Work instructions - Within the records, how many lines hold the word "Damage"? State that number alone.

::: Data provided :::

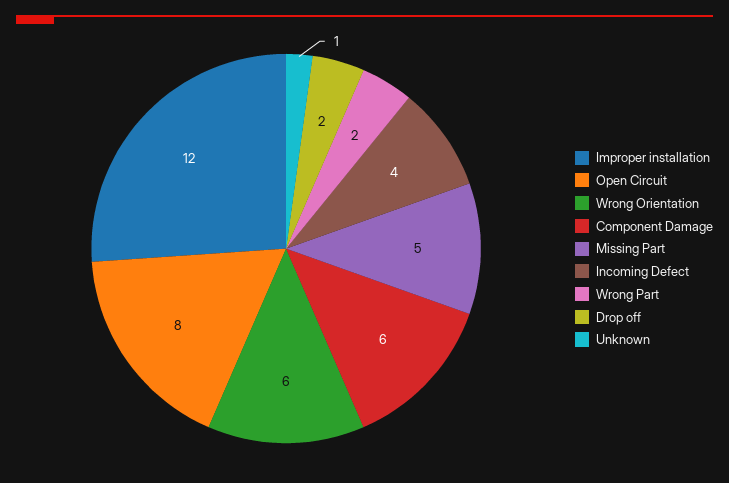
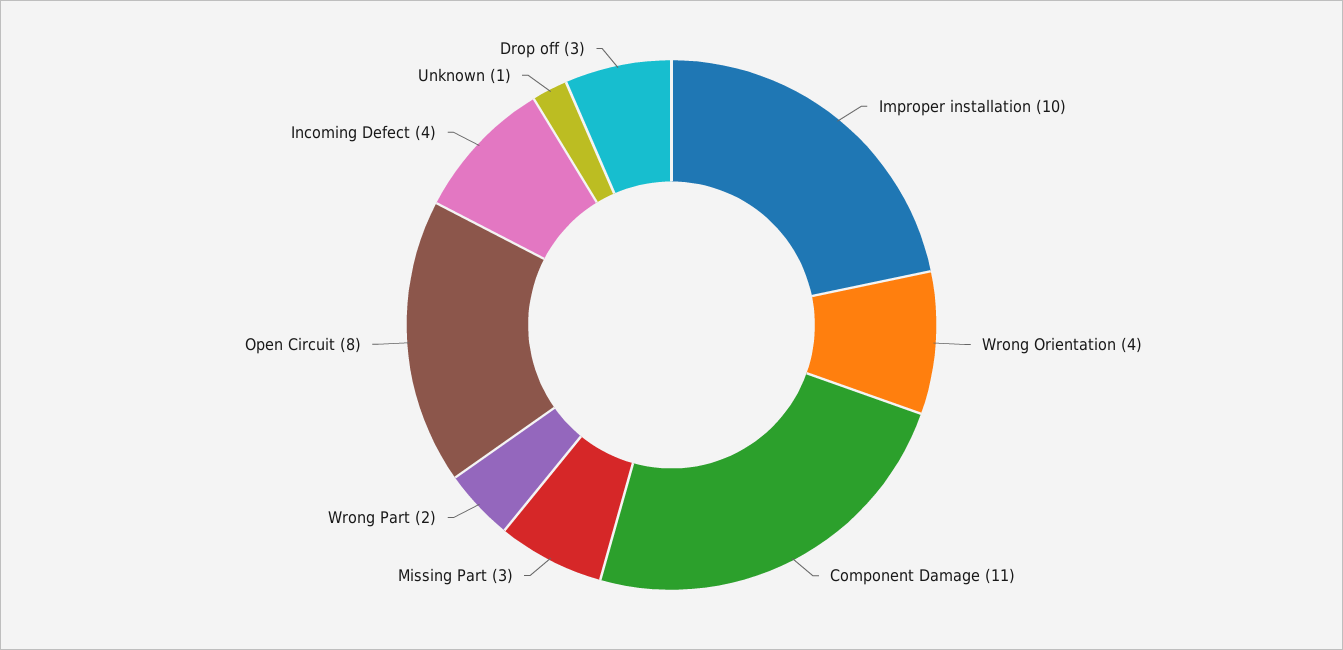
  {
-   "Improper installation": 12,
+   "Improper installation": 10,
    "Open Circuit": 8,
-   "Wrong Orientation": 6,
+   "Wrong Orientation": 4,
-   "Component Damage": 6,
+   "Component Damage": 11,
-   "Missing Part": 5,
+   "Missing Part": 3,
    "Incoming Defect": 4,
    "Wrong Part": 2,
-   "Drop off": 2,
+   "Drop off": 3,
    "Unknown": 1
  }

:::

Exercise answer - 2